To construct the hologram, two antennas are used — one stationary antenna to record the background of the room and another that is moved by hand to scan the wi-fi field from a broad area. “These antennas don’t need to be big. They can be very small, like the ones in a smartphone,” Holl said. Both antennas record the wi-fi signal for intensity and phase and feed the data into a computer where special software uses the information to produce a holographic image of the room.
Holl notes that the technology is still in prototype stage but is enthusiastic about its potential. “If there’s a cup of coffee on a table, you may see something is there, but you couldn’t see the shape,” Holl says. “But you could make out the shape of a person, or a dog on a couch. Really any object that’s more than 4 centimetres in size.”
As it develops, the new wi-fi holography technology is likely to be applied in a number of ways. Holl mentioned the lives it could save by helping rescue workers detect the location of people stuck in buildings after a catastrophe. “You could probably use a drone to map out the inside of an entire building in 20 to 30 seconds,” he said, which, unfortunately, opens the door for those with more sinister motives who may get their hands on the technology.

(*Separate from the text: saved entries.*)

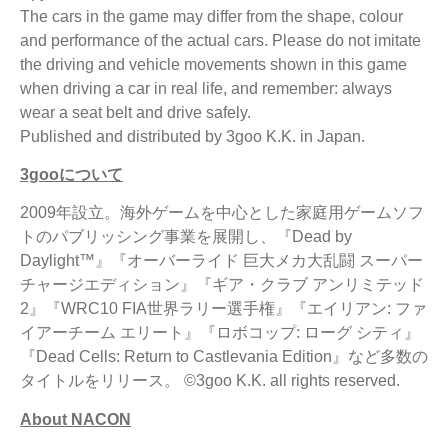
The cars in the game may differ from the shape, colour
and performance of the actual cars. Please do not imitate
the driving and vehicle movements shown in this game
when driving a car in real life, and remember: always
wear a seat belt and drive safely.
Published and distributed by 3goo K.K. in Japan.
3goo
について
2009年設立。海外ゲームを中心とした家庭用ゲームソフ
トのパブリッシング事業を展開し、『Dead by
Daylight™』『オーバーライド 巨大メカ大乱闘 スーパー
チャージエディション』『ギア・クラブ アンリミテッド
2』『WRC10 FIA世界ラリー選手権』『エイリアン: ファ
イアーチーム エリート』『ロボコップ: ローグ シティ』
『Dead Cells: Return to Castlevania Edition』など多数の
タイトルをリリース。 ©3goo K.K. all rights reserved.
About NACON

“Of course, this raises privacy questions. After all, to a certain degree even encrypted signals transmit an image of their surroundings to the outside world,” project leader Friedemann Reinhard said in a press release from TUM. “However, it is rather unlikely that this process will be used for the view into foreign bedrooms in the near future. For that, you would need to go around the building with a large antenna, which would hardly go unnoticed. There are simpler ways available.”